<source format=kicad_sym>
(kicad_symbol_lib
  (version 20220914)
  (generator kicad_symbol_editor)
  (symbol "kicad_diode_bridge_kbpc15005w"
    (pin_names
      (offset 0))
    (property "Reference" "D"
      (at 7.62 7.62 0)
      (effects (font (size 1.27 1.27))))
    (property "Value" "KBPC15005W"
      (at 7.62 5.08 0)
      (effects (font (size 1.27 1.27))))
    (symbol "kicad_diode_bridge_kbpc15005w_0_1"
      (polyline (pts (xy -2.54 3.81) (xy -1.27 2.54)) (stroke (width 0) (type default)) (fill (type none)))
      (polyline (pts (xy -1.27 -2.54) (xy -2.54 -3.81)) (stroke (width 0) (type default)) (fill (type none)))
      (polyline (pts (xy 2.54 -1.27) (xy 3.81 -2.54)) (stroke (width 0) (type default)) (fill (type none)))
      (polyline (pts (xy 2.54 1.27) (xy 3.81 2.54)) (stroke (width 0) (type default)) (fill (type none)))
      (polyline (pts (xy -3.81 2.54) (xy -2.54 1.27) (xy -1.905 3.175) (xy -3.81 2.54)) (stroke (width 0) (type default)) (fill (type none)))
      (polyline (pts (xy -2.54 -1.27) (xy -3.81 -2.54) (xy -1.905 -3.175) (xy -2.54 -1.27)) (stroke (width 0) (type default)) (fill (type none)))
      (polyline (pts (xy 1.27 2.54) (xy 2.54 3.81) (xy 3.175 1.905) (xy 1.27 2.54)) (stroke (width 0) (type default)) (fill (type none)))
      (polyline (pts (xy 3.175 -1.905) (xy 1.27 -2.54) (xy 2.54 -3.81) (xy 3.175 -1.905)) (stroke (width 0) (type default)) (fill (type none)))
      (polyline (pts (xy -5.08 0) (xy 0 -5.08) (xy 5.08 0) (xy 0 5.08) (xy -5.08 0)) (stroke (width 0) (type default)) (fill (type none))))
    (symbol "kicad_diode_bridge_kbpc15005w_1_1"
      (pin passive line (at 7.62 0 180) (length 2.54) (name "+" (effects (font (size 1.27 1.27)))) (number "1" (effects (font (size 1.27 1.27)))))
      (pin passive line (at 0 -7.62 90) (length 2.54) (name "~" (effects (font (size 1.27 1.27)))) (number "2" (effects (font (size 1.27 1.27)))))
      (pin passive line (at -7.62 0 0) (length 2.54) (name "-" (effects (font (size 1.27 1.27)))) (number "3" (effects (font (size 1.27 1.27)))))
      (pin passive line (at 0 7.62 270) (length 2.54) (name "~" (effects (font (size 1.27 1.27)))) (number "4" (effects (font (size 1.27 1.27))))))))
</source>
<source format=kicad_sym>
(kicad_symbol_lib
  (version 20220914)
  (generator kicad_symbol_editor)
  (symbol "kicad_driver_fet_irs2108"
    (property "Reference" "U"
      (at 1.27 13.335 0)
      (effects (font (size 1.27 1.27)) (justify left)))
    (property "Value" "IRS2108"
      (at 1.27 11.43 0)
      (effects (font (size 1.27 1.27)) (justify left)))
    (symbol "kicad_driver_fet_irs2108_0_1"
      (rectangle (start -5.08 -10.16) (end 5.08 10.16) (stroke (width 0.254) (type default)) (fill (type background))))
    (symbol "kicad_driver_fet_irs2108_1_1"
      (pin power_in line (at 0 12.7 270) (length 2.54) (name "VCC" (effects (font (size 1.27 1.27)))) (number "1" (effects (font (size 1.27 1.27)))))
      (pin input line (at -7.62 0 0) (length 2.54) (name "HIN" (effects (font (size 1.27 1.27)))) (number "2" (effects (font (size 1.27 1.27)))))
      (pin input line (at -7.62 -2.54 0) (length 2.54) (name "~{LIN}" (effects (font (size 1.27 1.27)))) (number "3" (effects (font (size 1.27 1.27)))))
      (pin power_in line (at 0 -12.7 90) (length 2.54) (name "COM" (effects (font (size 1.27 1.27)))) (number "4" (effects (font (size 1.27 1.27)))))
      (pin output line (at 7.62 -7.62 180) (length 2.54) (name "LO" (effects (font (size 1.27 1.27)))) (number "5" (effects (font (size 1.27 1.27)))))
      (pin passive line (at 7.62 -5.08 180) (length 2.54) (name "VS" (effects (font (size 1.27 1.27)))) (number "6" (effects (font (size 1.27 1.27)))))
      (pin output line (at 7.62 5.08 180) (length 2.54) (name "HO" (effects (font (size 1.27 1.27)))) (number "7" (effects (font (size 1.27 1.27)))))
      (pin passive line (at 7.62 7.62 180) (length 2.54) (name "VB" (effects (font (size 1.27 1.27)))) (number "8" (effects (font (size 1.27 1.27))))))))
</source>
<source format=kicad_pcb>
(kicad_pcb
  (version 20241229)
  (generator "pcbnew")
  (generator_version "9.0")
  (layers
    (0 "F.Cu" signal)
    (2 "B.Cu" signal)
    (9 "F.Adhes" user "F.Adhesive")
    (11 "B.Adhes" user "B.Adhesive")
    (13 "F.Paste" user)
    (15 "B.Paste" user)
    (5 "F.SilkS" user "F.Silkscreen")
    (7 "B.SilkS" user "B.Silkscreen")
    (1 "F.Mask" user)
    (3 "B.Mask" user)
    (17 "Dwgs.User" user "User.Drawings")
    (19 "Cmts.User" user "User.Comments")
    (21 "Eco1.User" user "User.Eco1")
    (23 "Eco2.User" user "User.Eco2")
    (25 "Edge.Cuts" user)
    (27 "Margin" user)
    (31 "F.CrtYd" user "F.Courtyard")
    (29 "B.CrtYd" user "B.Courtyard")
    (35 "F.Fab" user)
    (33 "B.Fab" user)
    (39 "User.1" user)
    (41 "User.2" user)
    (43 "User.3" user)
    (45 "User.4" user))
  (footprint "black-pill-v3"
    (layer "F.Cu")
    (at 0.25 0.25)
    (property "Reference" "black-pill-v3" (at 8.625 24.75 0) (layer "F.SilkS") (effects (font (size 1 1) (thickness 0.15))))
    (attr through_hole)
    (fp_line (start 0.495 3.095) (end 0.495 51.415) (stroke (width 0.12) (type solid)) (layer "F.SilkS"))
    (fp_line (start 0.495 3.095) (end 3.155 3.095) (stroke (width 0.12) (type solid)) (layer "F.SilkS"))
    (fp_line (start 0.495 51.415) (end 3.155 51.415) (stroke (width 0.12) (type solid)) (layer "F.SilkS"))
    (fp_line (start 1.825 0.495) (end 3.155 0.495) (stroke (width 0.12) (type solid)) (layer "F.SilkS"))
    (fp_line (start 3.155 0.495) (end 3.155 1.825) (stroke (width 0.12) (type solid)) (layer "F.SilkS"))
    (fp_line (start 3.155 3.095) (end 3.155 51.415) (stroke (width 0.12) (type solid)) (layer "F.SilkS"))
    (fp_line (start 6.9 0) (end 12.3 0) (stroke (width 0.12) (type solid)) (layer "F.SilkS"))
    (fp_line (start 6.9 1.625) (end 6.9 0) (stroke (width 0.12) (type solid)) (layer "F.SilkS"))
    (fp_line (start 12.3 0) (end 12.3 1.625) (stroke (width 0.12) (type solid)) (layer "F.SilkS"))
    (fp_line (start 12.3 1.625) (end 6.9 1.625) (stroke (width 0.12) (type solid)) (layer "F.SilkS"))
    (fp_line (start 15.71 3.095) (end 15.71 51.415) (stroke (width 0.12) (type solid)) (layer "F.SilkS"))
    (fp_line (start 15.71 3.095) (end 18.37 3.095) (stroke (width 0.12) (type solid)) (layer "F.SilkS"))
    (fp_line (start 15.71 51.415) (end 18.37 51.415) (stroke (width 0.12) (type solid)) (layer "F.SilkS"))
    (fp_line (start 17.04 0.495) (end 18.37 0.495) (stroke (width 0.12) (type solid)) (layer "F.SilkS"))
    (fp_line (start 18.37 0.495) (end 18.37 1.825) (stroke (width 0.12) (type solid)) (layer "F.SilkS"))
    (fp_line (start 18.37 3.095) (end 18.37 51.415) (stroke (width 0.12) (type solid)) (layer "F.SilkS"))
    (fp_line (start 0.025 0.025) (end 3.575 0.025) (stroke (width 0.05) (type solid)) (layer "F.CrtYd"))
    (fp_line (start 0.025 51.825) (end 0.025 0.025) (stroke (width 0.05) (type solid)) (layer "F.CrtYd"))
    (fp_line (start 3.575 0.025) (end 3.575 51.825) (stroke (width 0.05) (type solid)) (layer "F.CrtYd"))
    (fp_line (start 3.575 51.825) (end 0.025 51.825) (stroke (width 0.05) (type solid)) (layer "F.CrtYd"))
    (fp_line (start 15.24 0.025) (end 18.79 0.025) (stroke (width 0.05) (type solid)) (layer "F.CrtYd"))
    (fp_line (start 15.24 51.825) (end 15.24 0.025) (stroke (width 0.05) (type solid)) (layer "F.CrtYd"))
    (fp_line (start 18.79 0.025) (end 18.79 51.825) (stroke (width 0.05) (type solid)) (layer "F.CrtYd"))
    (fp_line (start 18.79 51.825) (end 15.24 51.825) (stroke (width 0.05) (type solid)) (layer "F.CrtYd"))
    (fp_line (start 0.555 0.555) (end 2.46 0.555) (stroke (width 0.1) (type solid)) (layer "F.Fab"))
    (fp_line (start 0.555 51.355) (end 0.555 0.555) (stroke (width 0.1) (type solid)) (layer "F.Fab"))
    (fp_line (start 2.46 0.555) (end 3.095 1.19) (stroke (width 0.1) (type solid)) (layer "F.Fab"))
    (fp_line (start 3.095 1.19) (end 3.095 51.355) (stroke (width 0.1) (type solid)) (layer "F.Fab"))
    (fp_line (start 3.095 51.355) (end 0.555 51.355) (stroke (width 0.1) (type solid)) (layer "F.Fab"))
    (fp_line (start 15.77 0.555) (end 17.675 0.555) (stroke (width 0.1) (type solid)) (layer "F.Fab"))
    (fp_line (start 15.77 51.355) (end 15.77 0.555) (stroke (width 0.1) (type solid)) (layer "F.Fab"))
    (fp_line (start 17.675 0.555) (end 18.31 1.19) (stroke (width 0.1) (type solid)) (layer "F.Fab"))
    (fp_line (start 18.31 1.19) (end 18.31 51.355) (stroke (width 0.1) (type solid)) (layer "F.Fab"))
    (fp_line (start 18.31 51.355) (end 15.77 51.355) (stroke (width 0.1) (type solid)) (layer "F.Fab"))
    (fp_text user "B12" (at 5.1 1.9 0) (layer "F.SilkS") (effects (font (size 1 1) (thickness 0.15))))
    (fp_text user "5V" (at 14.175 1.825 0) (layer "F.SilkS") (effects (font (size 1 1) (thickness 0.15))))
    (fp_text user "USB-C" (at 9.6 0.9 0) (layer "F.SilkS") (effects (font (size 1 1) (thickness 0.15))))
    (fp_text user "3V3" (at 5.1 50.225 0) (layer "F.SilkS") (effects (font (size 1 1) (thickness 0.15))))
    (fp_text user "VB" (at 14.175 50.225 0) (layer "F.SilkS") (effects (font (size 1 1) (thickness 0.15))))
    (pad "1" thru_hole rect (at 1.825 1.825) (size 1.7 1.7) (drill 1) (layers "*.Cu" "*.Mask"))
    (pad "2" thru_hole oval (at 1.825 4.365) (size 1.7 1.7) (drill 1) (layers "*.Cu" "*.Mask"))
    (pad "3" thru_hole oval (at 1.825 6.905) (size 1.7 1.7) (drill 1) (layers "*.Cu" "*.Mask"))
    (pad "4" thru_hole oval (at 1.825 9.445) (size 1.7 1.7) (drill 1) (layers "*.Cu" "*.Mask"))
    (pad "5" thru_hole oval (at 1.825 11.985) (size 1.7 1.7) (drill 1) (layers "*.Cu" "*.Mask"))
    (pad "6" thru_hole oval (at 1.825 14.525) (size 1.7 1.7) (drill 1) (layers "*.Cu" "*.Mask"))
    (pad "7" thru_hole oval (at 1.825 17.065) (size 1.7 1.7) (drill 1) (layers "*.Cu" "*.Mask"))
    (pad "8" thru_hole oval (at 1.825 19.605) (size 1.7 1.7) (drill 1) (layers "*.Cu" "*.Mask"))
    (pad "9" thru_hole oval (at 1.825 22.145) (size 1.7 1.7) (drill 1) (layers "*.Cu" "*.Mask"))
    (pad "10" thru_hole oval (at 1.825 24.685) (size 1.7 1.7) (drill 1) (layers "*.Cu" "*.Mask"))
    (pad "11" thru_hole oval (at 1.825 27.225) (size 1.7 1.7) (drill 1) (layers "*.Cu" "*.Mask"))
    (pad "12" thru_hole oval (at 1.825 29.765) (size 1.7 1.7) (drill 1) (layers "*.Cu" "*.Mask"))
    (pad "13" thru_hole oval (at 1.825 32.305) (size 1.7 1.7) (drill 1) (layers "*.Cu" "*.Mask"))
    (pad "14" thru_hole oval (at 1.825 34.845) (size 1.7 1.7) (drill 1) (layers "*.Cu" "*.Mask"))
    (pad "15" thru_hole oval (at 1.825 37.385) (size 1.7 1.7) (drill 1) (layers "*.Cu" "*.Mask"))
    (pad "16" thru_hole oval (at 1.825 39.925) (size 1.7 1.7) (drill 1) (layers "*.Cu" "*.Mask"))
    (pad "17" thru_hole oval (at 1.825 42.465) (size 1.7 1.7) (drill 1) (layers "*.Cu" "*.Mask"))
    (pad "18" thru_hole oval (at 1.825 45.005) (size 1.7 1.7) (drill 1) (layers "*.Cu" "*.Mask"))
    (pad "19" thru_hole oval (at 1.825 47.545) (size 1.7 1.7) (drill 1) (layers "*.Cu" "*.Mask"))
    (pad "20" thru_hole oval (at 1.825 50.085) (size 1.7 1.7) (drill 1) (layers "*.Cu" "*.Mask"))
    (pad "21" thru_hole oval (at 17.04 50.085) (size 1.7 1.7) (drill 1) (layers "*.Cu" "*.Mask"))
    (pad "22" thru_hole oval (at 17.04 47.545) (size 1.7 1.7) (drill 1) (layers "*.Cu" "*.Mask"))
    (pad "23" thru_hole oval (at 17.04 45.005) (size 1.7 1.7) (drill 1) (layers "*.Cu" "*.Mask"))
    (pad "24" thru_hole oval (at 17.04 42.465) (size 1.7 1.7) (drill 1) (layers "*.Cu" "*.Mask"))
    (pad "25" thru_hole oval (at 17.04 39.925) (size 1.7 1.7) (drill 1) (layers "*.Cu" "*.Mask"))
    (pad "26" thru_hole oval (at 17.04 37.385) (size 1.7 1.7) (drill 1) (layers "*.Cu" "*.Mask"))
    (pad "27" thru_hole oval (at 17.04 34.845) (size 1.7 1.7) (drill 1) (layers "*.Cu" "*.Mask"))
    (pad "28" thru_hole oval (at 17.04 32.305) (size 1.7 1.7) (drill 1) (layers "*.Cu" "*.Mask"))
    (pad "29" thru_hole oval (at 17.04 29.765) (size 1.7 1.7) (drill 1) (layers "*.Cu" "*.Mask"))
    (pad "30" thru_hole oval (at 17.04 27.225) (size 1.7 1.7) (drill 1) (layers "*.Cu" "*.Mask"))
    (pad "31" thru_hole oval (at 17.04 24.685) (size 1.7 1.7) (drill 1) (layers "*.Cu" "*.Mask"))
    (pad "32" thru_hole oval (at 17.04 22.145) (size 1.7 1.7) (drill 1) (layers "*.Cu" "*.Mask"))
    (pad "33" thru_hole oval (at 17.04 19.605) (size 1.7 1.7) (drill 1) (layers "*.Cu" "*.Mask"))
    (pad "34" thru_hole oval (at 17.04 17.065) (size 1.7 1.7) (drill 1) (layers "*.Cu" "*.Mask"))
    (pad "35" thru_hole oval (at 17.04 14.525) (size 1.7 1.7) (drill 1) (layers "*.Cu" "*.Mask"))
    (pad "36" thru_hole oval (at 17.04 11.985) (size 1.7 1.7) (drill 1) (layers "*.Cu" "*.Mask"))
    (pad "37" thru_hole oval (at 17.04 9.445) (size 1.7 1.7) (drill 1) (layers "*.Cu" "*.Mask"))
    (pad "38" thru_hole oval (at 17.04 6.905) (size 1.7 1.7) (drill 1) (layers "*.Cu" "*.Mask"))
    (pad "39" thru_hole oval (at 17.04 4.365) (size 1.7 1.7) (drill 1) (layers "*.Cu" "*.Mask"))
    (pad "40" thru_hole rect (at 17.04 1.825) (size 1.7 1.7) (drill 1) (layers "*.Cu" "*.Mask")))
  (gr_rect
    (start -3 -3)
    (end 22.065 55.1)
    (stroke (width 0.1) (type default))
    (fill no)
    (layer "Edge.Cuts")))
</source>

-=-=-=-=-

**PROBLEM DESCRIPTION:** Keep to the lines above, from the first one through the line where "(polyline (pts (xy -3.81" appears, and copy them exactly.

**TASK SOLUTION:**
<source format=kicad_sym>
(kicad_symbol_lib
  (version 20220914)
  (generator kicad_symbol_editor)
  (symbol "kicad_diode_bridge_kbpc15005w"
    (pin_names
      (offset 0))
    (property "Reference" "D"
      (at 7.62 7.62 0)
      (effects (font (size 1.27 1.27))))
    (property "Value" "KBPC15005W"
      (at 7.62 5.08 0)
      (effects (font (size 1.27 1.27))))
    (symbol "kicad_diode_bridge_kbpc15005w_0_1"
      (polyline (pts (xy -2.54 3.81) (xy -1.27 2.54)) (stroke (width 0) (type default)) (fill (type none)))
      (polyline (pts (xy -1.27 -2.54) (xy -2.54 -3.81)) (stroke (width 0) (type default)) (fill (type none)))
      (polyline (pts (xy 2.54 -1.27) (xy 3.81 -2.54)) (stroke (width 0) (type default)) (fill (type none)))
      (polyline (pts (xy 2.54 1.27) (xy 3.81 2.54)) (stroke (width 0) (type default)) (fill (type none)))
      (polyline (pts (xy -3.81 2.54) (xy -2.54 1.27) (xy -1.905 3.175) (xy -3.81 2.54)) (stroke (width 0) (type default)) (fill (type none)))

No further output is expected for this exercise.